La Cometa propone una programmazione variegata e ricercata che va dalla musica al teatro, dalla danza contemporanea all’opera. Inaugura la nuova stagione, il 4 ottobre, il Metaphora Ensemble e Recomposed by Max Richter: Vivaldi – The Four Seasons, in cui Richter parte da uno dei capolavori più riconoscibili della storia della musica per attraversarlo con la sensibilità del presente.

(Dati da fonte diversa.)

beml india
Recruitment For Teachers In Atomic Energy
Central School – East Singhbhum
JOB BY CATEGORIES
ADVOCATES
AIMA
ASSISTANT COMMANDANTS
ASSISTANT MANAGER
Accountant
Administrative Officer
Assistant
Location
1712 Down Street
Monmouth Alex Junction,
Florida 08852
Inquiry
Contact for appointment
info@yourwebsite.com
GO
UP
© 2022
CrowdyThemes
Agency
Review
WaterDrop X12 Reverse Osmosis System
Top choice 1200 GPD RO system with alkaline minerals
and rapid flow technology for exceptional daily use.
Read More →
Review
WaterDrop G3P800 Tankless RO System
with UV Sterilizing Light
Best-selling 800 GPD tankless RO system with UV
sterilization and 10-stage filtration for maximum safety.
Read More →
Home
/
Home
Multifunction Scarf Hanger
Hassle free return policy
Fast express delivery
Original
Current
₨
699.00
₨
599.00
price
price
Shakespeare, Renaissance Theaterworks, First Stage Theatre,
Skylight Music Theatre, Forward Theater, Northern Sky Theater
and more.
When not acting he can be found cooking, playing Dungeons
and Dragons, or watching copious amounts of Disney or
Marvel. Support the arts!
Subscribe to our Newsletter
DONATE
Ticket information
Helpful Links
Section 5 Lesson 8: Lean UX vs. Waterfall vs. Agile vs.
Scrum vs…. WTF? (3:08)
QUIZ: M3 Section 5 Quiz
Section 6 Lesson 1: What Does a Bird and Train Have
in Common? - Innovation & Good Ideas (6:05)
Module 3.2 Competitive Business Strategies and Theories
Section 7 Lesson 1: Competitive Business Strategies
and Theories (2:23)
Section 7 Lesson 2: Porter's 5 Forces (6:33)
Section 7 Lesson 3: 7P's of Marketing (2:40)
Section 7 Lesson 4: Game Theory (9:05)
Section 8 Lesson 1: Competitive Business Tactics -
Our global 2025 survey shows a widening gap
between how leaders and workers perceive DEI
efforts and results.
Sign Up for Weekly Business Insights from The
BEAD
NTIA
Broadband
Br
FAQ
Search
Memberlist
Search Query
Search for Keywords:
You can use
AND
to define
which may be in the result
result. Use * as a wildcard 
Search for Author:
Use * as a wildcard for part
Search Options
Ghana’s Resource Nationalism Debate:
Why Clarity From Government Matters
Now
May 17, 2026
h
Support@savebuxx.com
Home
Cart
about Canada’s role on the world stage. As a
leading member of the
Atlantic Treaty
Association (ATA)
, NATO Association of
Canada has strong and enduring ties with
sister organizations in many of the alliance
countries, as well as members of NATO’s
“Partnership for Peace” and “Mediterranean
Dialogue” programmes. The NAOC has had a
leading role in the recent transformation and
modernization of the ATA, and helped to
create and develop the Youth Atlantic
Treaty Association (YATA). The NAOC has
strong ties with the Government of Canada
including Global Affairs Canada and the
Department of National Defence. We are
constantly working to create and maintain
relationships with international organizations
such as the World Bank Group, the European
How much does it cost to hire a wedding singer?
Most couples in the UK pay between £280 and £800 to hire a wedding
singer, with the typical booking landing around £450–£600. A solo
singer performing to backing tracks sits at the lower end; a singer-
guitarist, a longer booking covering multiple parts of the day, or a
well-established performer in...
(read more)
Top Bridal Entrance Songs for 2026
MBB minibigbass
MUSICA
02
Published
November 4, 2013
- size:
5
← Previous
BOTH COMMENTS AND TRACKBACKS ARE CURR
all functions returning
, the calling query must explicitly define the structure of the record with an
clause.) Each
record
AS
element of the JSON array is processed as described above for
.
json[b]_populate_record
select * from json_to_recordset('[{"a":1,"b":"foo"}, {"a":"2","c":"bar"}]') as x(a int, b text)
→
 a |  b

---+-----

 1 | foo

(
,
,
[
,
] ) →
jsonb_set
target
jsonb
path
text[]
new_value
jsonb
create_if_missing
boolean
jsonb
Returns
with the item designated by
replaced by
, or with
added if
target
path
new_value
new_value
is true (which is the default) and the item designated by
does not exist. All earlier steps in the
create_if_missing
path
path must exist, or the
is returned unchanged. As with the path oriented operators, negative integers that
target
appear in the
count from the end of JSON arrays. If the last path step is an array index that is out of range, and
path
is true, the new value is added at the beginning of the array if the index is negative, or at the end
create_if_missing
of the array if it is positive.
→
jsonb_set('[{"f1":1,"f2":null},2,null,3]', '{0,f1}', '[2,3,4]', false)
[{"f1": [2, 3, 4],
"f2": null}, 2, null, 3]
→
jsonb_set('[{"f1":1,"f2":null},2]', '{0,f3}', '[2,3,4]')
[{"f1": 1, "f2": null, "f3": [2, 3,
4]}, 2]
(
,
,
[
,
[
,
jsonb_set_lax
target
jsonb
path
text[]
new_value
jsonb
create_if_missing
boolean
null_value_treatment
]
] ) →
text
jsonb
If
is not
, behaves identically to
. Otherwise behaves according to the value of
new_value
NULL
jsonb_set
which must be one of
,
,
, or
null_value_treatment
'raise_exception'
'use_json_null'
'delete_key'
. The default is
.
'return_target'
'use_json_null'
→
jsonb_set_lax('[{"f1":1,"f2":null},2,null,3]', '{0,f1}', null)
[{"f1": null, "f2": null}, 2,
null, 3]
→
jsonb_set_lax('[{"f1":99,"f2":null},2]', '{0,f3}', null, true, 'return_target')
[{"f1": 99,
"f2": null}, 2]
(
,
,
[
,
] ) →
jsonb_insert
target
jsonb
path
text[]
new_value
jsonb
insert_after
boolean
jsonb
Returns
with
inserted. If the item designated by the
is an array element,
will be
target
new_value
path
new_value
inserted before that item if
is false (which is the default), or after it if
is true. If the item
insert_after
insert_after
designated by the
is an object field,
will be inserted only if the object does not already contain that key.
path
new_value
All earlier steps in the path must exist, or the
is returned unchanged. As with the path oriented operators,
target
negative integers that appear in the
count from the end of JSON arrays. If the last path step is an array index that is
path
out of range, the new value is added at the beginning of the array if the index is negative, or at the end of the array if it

Dal 23 al 25 ottobre si darà spazio alla drammaturgia contemporanea internazionale con “50 Minutes” di Deborah Levy, spettacolo che si interroga sulle paure del presente, mentre dal 19 al 25 novembre sul palcoscenico del teatro romano arriverà una grande signora del cinema, Marisa Berenson, protagonista accanto a Jesse Tyler Ferguson dello spettacolo su Truman Capote “Tru”.
La musica da camera è in scena il 29 novembre con il Quatuor Arod e Massimo Spada mentre dall’1 al 6 dicembre arriverà lo spettacolo dell’autore iraniano Nassim Soleimanpour “White Rabbit Red Rabbit”, in cui l’interprete affronta il testo una sola volta, senza averlo letto né visto in precedenza, scoprendolo davanti al pubblico, attraverso una busta sigillata.
Da segnalare, all’interno del programma di questa stagione della Cometa, il 9 e 10 gennaio ALBAIN-CLEMENTE, con Alba Clemente e Gabriele Gallinari e la regia di Guido Torlonia, spettacolo in cui si attraversa una vita segnata dal teatro, dal viaggio e dall’arte, il 6 e 7 febbraio “Hanjo” e “Lo stratagemma dell’avvocato Manigoldi” con le musiche di Marcello Panni, il 10 e 11 aprile il ritorno della coreografa Sharon Eyal con “Delay the Sadness” e il 18 aprile il pianista georgiano Giorgi Gigashvili.